После еды Элиас вывел Нору на танец — они открывали бал менуэтом. Затем миссис Фортнэм танцевала еще с несколькими господами — как и раньше, в колониях ощущался недостаток дам. Но восторг от танца у всех гостей быстро улегся, потому что в этот рождественский вечер было очень жарко и ни у кого не обнаружилось желания двигаться больше, чем необходимо. Несколько молодых людей все же исполнили пару-тройку модных парных танцев, которым, вероятно, научились у преподавателя. При этом от Дуга не укрылось, что девушки незаметно посматривают на него. В этот вечер, однако, они не предпринимали никаких атак, так же, как и их матери, — удивление от неожиданного возвращения домой сына Фортнэма было, вероятно, слишком большим.

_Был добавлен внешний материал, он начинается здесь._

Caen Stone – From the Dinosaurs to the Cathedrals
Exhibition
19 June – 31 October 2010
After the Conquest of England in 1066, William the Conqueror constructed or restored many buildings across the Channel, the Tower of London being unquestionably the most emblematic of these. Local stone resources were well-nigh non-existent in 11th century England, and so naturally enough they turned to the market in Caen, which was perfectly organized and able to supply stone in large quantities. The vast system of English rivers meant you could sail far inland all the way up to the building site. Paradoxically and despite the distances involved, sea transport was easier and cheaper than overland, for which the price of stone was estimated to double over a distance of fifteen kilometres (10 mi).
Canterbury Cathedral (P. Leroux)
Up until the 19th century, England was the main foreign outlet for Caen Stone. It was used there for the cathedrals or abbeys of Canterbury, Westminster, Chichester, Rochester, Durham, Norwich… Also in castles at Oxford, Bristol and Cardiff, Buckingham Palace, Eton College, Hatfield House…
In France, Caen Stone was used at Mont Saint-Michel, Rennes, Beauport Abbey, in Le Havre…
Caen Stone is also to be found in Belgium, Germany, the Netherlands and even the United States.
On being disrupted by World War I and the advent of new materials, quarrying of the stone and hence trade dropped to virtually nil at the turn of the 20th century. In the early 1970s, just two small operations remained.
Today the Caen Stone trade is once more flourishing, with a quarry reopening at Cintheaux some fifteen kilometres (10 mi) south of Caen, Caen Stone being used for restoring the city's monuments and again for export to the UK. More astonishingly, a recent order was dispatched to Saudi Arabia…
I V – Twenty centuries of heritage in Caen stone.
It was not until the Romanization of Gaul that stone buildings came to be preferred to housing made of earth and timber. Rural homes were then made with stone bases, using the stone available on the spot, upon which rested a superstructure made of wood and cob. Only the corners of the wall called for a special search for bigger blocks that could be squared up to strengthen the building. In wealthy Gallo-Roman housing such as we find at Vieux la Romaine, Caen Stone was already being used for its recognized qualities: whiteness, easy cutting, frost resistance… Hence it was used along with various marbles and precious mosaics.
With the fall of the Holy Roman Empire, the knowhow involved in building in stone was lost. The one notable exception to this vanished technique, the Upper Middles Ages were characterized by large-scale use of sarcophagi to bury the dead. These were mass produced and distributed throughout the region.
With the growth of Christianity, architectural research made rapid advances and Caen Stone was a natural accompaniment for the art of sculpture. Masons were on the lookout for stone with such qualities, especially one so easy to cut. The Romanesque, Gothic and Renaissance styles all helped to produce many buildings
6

Итак, танцы довольно быстро прекратились. Гости наслаждались музыкой маленького оркестра только в качестве фона для своих бесед. Дамам подали кофе, чай и какао, и у Дуга от запаха напитков, сдобренных перцем и другими пряностями, просто слюнки потекли. Как давно он не пил ничего подобного! Однако, естественно, молодой человек не мог присоединиться к кругу дам и вместо этого последовал за своим отцом и другими мужчинами, которые удалились в кабинет хозяина дома, дабы насладиться сигарами и выпивкой. Дуг отказался от крепких напитков и выбрал себе пунш из рома. Он был физически уставшим, а крепкое спиртное только ухудшило бы его состояние. Дуглас равнодушно прислушивался к беседе мужчин, которая сначала вертелась вокруг торговых сделок, — старательным представителям плантаторов в Лондоне удалось поднять цены на тростниковый сахар, — а затем перешла к теме, касающейся маронов.
Дуг прислушался.
— Женщина? Ах, перестаньте! — Лорд Холлистер со смехом комментировал рассказ одного из плантаторов, живущего в центральной части острова. — Женщина командует набегами?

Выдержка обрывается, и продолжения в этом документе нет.